● Problem details
Please take the lines from the one holding "- Archives artifact for deployment" through the one holding "- date published: 2020-10-21 06:42:41+00:00" in the data below and copy them exactly.
+++
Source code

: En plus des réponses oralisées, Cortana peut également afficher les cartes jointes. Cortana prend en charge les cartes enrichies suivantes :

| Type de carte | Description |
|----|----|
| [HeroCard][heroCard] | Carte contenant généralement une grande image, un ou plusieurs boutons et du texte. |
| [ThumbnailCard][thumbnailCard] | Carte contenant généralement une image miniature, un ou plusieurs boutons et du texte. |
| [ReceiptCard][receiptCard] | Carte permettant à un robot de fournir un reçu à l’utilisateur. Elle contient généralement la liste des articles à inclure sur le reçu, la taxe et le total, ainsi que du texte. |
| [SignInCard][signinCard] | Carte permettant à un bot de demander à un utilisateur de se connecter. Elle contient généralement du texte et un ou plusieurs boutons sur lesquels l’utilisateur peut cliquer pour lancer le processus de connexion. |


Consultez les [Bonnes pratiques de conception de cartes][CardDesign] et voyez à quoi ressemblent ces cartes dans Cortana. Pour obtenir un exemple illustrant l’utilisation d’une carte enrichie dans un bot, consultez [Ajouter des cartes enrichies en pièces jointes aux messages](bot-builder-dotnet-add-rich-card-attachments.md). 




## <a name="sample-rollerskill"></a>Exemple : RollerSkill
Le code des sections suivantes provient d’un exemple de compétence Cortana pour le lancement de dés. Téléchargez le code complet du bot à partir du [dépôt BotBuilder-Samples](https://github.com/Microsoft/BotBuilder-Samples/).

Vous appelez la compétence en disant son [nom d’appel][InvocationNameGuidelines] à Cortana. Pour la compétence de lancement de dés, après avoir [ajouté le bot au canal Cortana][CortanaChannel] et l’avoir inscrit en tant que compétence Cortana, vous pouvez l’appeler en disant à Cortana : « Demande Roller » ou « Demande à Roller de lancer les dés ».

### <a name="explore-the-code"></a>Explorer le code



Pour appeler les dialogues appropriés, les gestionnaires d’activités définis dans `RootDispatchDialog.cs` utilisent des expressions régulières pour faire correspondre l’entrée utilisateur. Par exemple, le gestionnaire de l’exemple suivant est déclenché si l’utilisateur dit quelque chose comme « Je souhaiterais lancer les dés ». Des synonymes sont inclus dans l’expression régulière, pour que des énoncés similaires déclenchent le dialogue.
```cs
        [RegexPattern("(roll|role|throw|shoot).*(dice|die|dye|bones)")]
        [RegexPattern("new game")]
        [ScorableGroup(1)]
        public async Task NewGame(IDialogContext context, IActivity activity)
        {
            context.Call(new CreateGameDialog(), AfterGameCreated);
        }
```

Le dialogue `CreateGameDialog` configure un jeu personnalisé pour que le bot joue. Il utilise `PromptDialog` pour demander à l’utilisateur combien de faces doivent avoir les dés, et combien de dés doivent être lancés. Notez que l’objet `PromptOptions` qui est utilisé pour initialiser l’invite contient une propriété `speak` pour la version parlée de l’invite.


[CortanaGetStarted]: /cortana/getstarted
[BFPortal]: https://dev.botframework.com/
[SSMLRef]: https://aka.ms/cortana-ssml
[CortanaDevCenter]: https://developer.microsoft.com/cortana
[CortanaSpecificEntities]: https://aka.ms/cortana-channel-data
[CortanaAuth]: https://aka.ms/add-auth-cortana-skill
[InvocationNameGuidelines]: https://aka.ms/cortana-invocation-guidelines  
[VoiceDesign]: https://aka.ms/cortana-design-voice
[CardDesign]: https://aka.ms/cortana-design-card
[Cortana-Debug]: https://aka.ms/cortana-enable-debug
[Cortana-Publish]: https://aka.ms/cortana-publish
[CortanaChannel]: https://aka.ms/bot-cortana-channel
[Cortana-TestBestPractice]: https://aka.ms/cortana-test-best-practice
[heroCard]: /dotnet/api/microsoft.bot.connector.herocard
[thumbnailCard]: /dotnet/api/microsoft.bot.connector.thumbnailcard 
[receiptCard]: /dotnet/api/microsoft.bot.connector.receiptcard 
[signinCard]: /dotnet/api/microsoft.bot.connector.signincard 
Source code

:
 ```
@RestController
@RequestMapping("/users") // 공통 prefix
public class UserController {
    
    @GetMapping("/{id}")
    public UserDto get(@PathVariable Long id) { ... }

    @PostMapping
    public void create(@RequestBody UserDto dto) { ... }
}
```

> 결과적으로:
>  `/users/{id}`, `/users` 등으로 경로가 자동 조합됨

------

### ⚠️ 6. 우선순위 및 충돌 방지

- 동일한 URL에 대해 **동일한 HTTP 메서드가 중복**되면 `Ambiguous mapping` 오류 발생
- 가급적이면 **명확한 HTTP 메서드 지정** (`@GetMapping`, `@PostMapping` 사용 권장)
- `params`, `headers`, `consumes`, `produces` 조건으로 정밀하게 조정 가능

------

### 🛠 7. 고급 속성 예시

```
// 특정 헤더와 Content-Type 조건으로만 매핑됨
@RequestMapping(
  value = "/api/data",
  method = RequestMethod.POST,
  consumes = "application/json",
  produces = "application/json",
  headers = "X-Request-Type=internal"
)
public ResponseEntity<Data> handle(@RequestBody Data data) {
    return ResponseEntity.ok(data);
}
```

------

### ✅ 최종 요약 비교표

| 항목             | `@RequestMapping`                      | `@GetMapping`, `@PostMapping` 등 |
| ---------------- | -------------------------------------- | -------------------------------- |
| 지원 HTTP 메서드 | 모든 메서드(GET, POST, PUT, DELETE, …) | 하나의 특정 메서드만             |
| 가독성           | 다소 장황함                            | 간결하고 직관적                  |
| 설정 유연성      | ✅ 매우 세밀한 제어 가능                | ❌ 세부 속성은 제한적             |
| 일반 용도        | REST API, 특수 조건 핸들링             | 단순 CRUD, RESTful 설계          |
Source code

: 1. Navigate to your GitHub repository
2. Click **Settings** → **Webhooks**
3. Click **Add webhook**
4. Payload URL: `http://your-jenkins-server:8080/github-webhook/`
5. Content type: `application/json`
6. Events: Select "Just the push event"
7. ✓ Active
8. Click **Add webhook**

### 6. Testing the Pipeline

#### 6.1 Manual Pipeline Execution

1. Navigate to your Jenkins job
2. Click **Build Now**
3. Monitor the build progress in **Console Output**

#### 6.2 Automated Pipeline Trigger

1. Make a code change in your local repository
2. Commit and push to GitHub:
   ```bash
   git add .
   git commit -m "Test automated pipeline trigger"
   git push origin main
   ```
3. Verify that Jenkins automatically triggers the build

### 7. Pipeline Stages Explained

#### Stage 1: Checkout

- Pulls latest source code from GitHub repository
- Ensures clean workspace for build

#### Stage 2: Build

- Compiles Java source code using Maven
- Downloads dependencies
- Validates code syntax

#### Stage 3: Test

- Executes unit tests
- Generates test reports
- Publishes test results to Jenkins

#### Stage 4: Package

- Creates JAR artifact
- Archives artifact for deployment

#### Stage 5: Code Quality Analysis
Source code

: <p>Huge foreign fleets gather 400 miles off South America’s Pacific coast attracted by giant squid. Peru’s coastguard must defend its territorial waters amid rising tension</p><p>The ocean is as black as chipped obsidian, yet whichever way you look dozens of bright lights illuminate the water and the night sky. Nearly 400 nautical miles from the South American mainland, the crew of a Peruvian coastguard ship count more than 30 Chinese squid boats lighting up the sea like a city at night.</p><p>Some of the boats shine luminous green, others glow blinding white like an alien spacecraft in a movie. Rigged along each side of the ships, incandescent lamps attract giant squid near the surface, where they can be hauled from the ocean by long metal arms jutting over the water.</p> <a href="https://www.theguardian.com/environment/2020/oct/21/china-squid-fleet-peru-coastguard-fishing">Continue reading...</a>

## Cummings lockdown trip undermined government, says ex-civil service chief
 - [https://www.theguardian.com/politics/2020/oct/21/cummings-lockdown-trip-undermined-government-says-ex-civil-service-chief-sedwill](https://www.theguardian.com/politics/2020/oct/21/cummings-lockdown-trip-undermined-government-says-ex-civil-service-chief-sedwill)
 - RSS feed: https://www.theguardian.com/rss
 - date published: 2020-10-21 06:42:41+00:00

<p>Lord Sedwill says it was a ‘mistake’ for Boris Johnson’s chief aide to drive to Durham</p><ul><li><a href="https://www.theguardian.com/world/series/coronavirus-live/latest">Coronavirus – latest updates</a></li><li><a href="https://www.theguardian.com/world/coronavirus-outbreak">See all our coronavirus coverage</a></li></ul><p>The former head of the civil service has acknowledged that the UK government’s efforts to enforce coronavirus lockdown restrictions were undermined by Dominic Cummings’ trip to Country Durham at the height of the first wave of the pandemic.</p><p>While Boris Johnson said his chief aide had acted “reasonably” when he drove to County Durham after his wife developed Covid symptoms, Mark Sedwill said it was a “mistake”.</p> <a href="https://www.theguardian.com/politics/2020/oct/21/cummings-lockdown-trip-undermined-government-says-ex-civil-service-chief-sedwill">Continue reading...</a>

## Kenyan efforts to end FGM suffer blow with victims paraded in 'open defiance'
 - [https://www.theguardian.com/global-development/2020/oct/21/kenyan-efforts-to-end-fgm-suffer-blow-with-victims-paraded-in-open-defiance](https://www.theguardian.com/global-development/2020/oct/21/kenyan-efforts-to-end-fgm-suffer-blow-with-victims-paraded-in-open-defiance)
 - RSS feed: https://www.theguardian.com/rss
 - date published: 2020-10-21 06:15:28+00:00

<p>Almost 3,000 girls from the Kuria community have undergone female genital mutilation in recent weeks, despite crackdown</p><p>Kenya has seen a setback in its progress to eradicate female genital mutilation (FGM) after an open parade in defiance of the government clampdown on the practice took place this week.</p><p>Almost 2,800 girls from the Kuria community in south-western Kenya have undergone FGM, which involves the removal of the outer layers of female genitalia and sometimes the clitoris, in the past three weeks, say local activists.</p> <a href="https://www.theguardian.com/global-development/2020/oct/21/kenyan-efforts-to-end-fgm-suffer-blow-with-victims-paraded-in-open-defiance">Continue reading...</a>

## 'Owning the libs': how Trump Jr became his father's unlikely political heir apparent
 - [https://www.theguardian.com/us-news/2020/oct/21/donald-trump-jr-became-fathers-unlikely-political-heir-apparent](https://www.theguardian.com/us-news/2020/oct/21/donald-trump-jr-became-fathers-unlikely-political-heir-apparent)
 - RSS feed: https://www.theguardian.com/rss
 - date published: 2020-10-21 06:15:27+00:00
+++
● Written answer
- Archives artifact for deployment

#### Stage 5: Code Quality Analysis
Source code

: <p>Huge foreign fleets gather 400 miles off South America’s Pacific coast attracted by giant squid. Peru’s coastguard must defend its territorial waters amid rising tension</p><p>The ocean is as black as chipped obsidian, yet whichever way you look dozens of bright lights illuminate the water and the night sky. Nearly 400 nautical miles from the South American mainland, the crew of a Peruvian coastguard ship count more than 30 Chinese squid boats lighting up the sea like a city at night.</p><p>Some of the boats shine luminous green, others glow blinding white like an alien spacecraft in a movie. Rigged along each side of the ships, incandescent lamps attract giant squid near the surface, where they can be hauled from the ocean by long metal arms jutting over the water.</p> <a href="https://www.theguardian.com/environment/2020/oct/21/china-squid-fleet-peru-coastguard-fishing">Continue reading...</a>

## Cummings lockdown trip undermined government, says ex-civil service chief
 - [https://www.theguardian.com/politics/2020/oct/21/cummings-lockdown-trip-undermined-government-says-ex-civil-service-chief-sedwill](https://www.theguardian.com/politics/2020/oct/21/cummings-lockdown-trip-undermined-government-says-ex-civil-service-chief-sedwill)
 - RSS feed: https://www.theguardian.com/rss
 - date published: 2020-10-21 06:42:41+00:00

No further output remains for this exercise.